Performance Improvements Observed
- Significant performance improvements have been noted since launching new services; for instance, homes PDP saw a drop in response time from 1200 milliseconds to just 226 milliseconds—a tenfold improvement.
Service Consistency and Business Unit Integration
Centralization Benefits
- Centralizing pricing logic has enhanced consistency across listings by eliminating discrepancies that previously existed when pricing information was scattered across different pages.
Fast Product Iteration Across Units
- The improved architecture supports rapid product iteration across various business units (homes, experiences, etc.), enabling faster development cycles for new features or products.
Enabling Comprehensive Platform Functionality
- The evolving service platform aims not just at housing listings but at creating an end-to-end trips platform that integrates multiple aspects of travel planning beyond accommodations.
Transitioning from Monolithic to Service-Oriented Architecture
Challenges in Migration
- The transition from a monolithic architecture to a service-oriented architecture (SOA) introduces various infrastructure challenges, including changes in traffic and data loading patterns due to the increasing number of services.
- As the number of services grew, issues related to scalability and reliability emerged across the technical stack, particularly with Zookeeper, which is central to their service management.
- During the SOA migration involving over 200 APIs, monitoring dependencies became increasingly complex, leading to persistent problems with Zookeeper as they navigated this transition.
Operational Difficulties
- The increase in watch counts on Zookeeper highlighted operational pain points; stability issues often arose when multiple services interacted poorly.
- Configuration changes required frequent restarts of proxy instances, complicating operations further. This was manageable with simpler topologies but became problematic as complexity increased.
Scalability Issues
- A significant rise in proxy instances was noted due to constant service flapping within their monorail system, resulting in major scalability challenges for the organization.
- To address these issues, they are transitioning from an older proxy technology (Itt Proxy) to a more modern solution (Boy), which offers enhanced features and better performance for their service stack.
Infrastructure Management
- The growing number of EC2 instances has led to increased operational load; routine upgrades necessitate restarting all services across the stack, consuming valuable time that could be spent on developing new technologies.
- They are exploring Kubernetes as a potential solution for managing their entire stack more efficiently amidst rising operational demands.
Evolution and Lessons Learned
- Since starting service development in mid-2017, there has been a notable increase in message ingestion rates and partition numbers within their messaging systems.
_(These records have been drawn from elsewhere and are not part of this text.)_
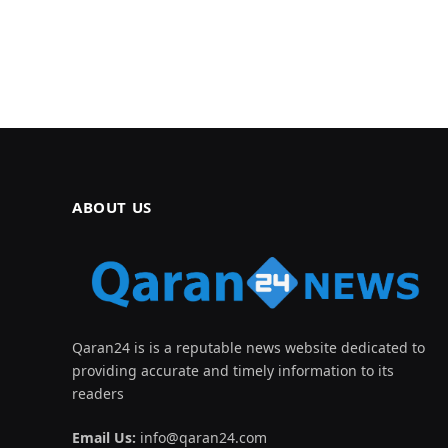
ABOUT US
Qaran24 is is a reputable news website dedicated to
providing accurate and timely information to its
readers
Email Us:
info@qaran24.com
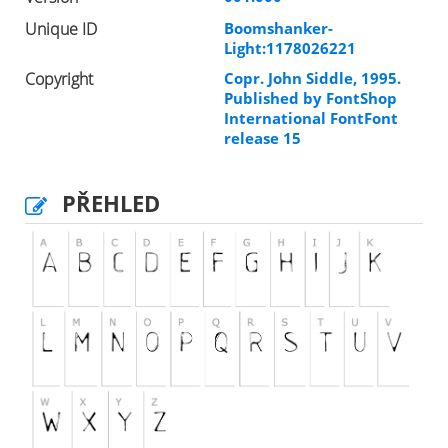
Unique ID
Boomshanker-
Light:1178026221
Copyright
Copr. John Siddle, 1995.
Published by FontShop
International FontFont
release 15
PŘEHLED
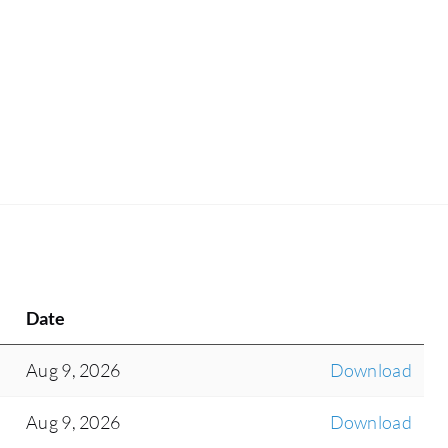
Date
Aug 9, 2026
Download
Aug 9, 2026
Download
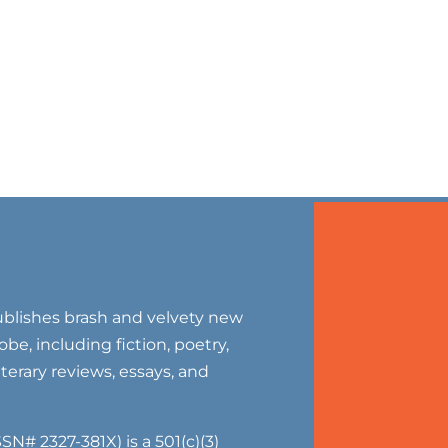
blishes brash and velvety new
be, including fiction, poetry,
literary reviews, essays, and
SN# 2327-381X) is a 501(c)(3)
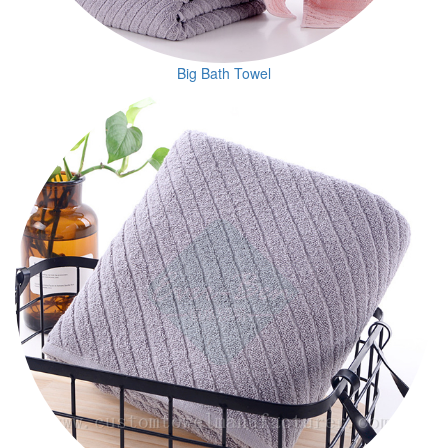
Big Bath Towel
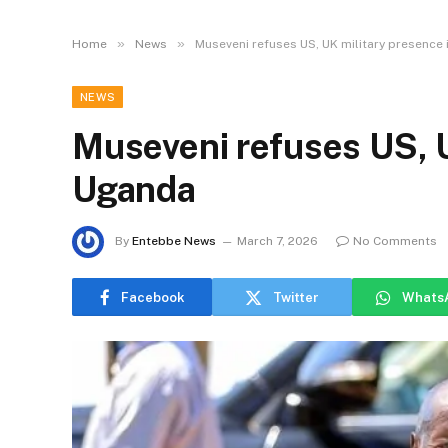
»
»
Home
News
Museveni refuses US, UK military presence
NEWS
Museveni refuses US, U
Uganda
By
Entebbe News
March 7, 2026
No Comments
Facebook
Twitter
Whats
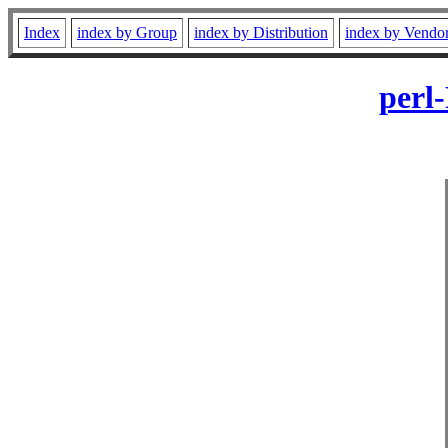
Index
index by Group
index by Distribution
index by Vendo
perl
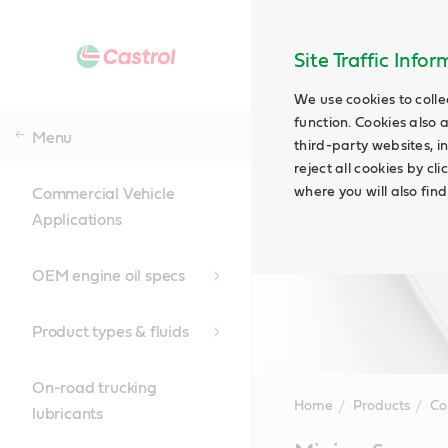
Site Traffic Info
We use cookies to colle
function. Cookies also 
Menu
third-party websites, in
reject all cookies by cl
where you will also fin
Commercial Vehicle
Applications
OEM engine oil specs
Product types & fluids
On-road trucking
Home
Products
Co
lubricants
Main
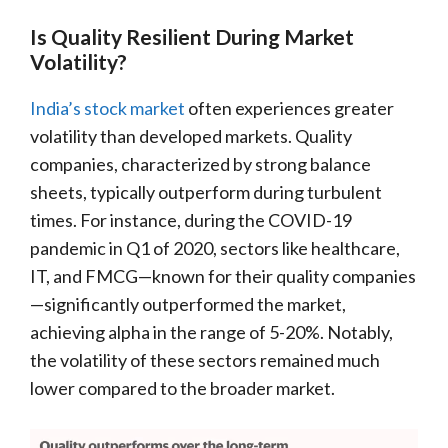
Is Quality Resilient During Market
Volatility?
India’s stock market
often experiences greater
volatility than developed markets. Quality
companies, characterized by strong balance
sheets, typically outperform during turbulent
times. For instance, during the COVID-19
pandemic in Q1 of 2020, sectors like healthcare,
IT, and FMCG—known for their quality companies
—significantly outperformed the market,
achieving alpha in the range of 5-20%. Notably,
the volatility of these sectors remained much
lower compared to the broader market.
- With limited engineering resources (only two engineers), scaling effectively has been challenging; thus, they are considering Genesis 2 as a replacement strategy for better handling growth.
- Reflecting on past experiences since 2015 reveals that proactive planning could have mitigated many infrastructure problems encountered during rapid growth phases.
- By focusing on building robust foundational technologies early on (like SOA), they aim to facilitate faster service development while ensuring quality standards are met moving forward.
- Modernizing both their service mesh and data storage solutions is crucial for accommodating future traffic growth and organizational expansion effectively.